Start of PASSAGE PROVIDED
If this section-based privacy-wall gets implemented, will this option be the default? Meaning that the professor who wants to deliberately expose students across sections has to do the deliberate action to tear down the privacy-wall between sections (uncheck a box in section settings I presume) essentially making this a privacy-first setting. As Kelley mentions, training and institutional policies are incredibly important, but it will be far easier for us to train professors how to violate privacy when there is a legitimate educational need rather than hoping that everyone else remembers their training and remembers where to go to select a checkbox likely buried in section settings to protect privacy if the technology can default to the higher privacy settings first. Or at least allow individual institutions to set whether or not that privacy-wall is enabled by default in the Account or Sub-Account settings.
UPDATE: We can negotiate royalty payments later if you end up calling this feature "privacy-wall".
I agree that the solution of asking institutions to change their definition of privacy when course sections are combined would inform students clearly that they will be seen by other course sections. Making that language very clear might be a challenge, as institutional changes seem to require so many levels of edits and approvals 🙂 So that is one solution that could be addressed at the institution-level.
As a learning designer, I have a concern that students believe that they can attend all online courses anonymously. Learning communities are an important part of how we all learn; and to give students the expectation that to be anonymous in every course is an acceptable way to complete their learning would be short-changing their learning experiences.
End of PASSAGE PROVIDED
Start of EXCERPTED DATA
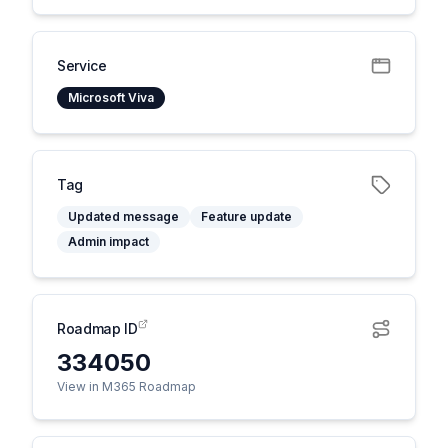
Service
Microsoft Viva
Tag
Updated message
Feature update
Admin impact
Roadmap ID
334050
View in M365 Roadmap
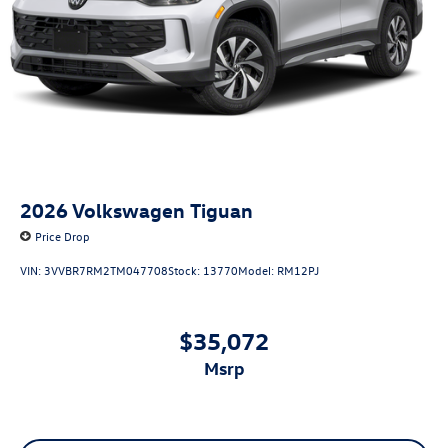
2026
Volkswagen Tiguan
Price Drop
VIN:
3VVBR7RM2TM047708
Stock:
13770
Model:
RM12PJ
$35,072
msrp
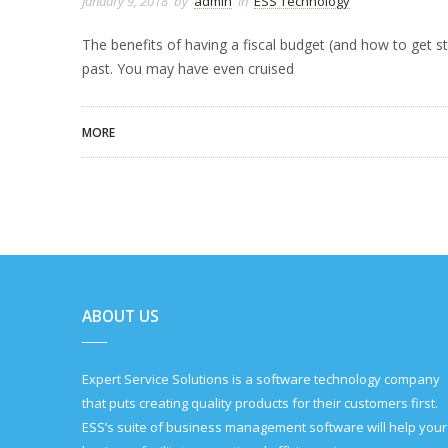
January 9, 2018
by
admin
in
ESS Technology
The benefits of having a fiscal budget (and how to get s
past. You may have even cruised
MORE
ABOUT US
Expert Service Solutions is a software technology company
that puts creating quality products for their customers first.
ESS’s suite of business management software will help your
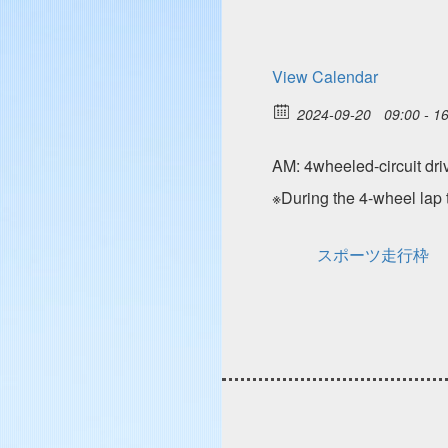
View Calendar
2024-09-20
09:00 - 1
AM: 4wheeled-circuit
※During the 4-wheel lap t
スポーツ走行枠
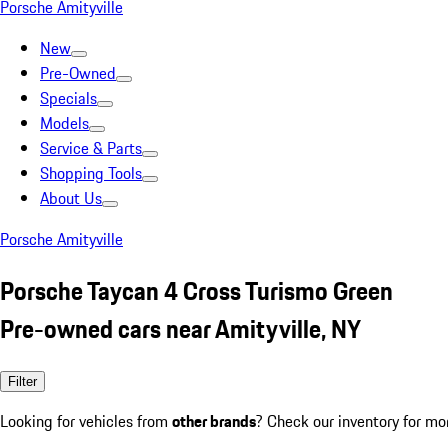
Porsche Amityville
New
Pre-Owned
Specials
Models
Service & Parts
Shopping Tools
About Us
Porsche Amityville
Porsche Taycan 4 Cross Turismo Green
Pre-owned cars near Amityville, NY
Filter
Looking for vehicles from
other brands
? Check our inventory for mo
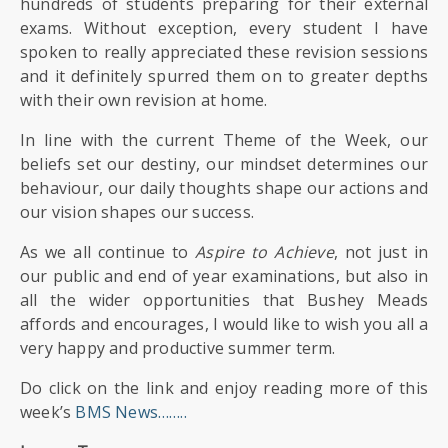
SIXTH
hundreds of students preparing for their external
FORM
exams. Without exception, every student I have
spoken to really appreciated these revision sessions
and it definitely spurred them on to greater depths
CONTACT
with their own revision at home.
&
LETTINGS
In line with the current Theme of the Week, our
beliefs set our destiny, our mindset determines our
behaviour, our daily thoughts shape our actions and
MEDIA
&
our vision shapes our success.
PUBLICATIONS
As we all continue to
Aspire to Achieve
, not just in
our public and end of year examinations, but also in
VACANCIES
all the wider opportunities that Bushey Meads
affords and encourages, I would like to wish you all a
very happy and productive summer term.
Do click on the link and enjoy reading more of this
week’s
BMS News……..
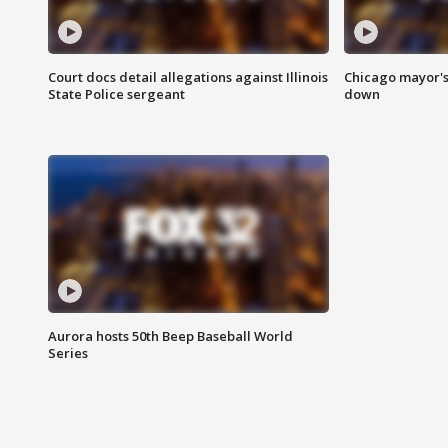
Court docs detail allegations against Illinois
Chicago mayor's
State Police sergeant
down
Aurora hosts 50th Beep Baseball World
Series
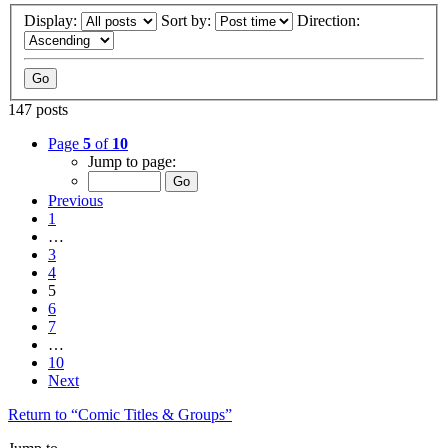
Display:
Sort by:
Direction:
147 posts
Page
5
of
10
Jump to page:
Previous
1
…
3
4
5
6
7
…
10
Next
Return to “Comic Titles & Groups”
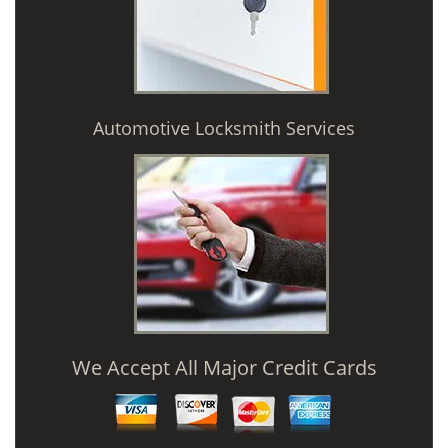
Automotive Locksmith Services
We Accept All Major Credit Cards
End of EXCERPTED DATA
▶ _CHECK YOUR UNDERSTANDING_:
a) Write out the passage on privacy between course sections word for word, between "I agree that" and "at the institution-level.", inclusive.
b) Continue the passage on privacy between course sections from the point at which it ends.
The data on this page has no connection to the discussion of privacy between course sections.

▶ _RESPONSES BY ITEM NUMBER_:
a)
I agree that the solution of asking institutions to change their definition of privacy when course sections are combined would inform students clearly that they will be seen by other course sections. Making that language very clear might be a challenge, as institutional changes seem to require so many levels of edits and approvals 🙂 So that is one solution that could be addressed at the institution-level.

b)
Hi @myanalunas
Unfortunately, college/school policy does not supersede Federal law no matter how well written and disseminated. This isn't an issue of anonymity; but rather, and issue of a legally mandated right to privacy. Students have the right to opt out of dissemination of their directory information, and their name when associated with a specific course at a school is considered directory information. FERPA regulations provide a legal exemption for traditionally delivered courses in a brick-n-mortar classroom, because that is /was the time-honored traditional way of delivering instruction. The regulations do provide that same exemption for an online section, but not for multiple sections in which the student is not enrolled.
A better technological solution is required, so that at the course-level, and for the entire course, not just one student at a time; a toggle can be set that limits student visibility and participation to just their section. That setting must carry to the InBox, Rosters, Chat feature, etc.
I hope this helps,
KLM
I have no issues with a toggle button being implemented but I hope it is done on a system level and not within the individual course. Or, the option for the institution to turn it on or not as a feature and then it could be within the individual course settings. I would not want our faculty having the option to utilize this when cross listed courses are not allowed on our system unless it comes directly from the SIS.
Taken from:
Family Educational Rights and Privacy Act (FERPA)
Final Rule
34 CFR Part 99
Section-by-Section Analysis
December 2008 page 14
https://www2.ed.gov/policy/gen/guid/fpco/pdf/ht12-17-08-att.pdf
§ 99.37(c) Student identification and communication in class.
Current regulations do not address whether a student who opts out of directory information disclosures may prevent school officials from identifying the student by name or from disclosing the student’s electronic identifier or institutional email address in class. The final regulations provide specifically that an opt out of directory information disclosures does not prevent a school from identifying a
student by name or from disclosing a student’s electronic identifier or institutional email address in class. This change clarifies that a right to opt out of directory information disclosures does not include a right to remain anonymous in class, and may not be used to impede routine classroom communications and interactions, whether class is held in a specified physical location or on-line through electronic communications.
I agree, that I would want account-level control of this functionality, but I do not want to have to shut it off for all students across my campus. We have many cohorts for which cross-listing is permitted under FERPA, and I would not like to have to limit their access to a communication tool. However, I do not trust faculty to not remove the restriction - their concern is teaching and they often do not recognize the importance of legal requirements.
Whatever solution is implemented, limiting student access to other sections one tedious student at a time is just not workable.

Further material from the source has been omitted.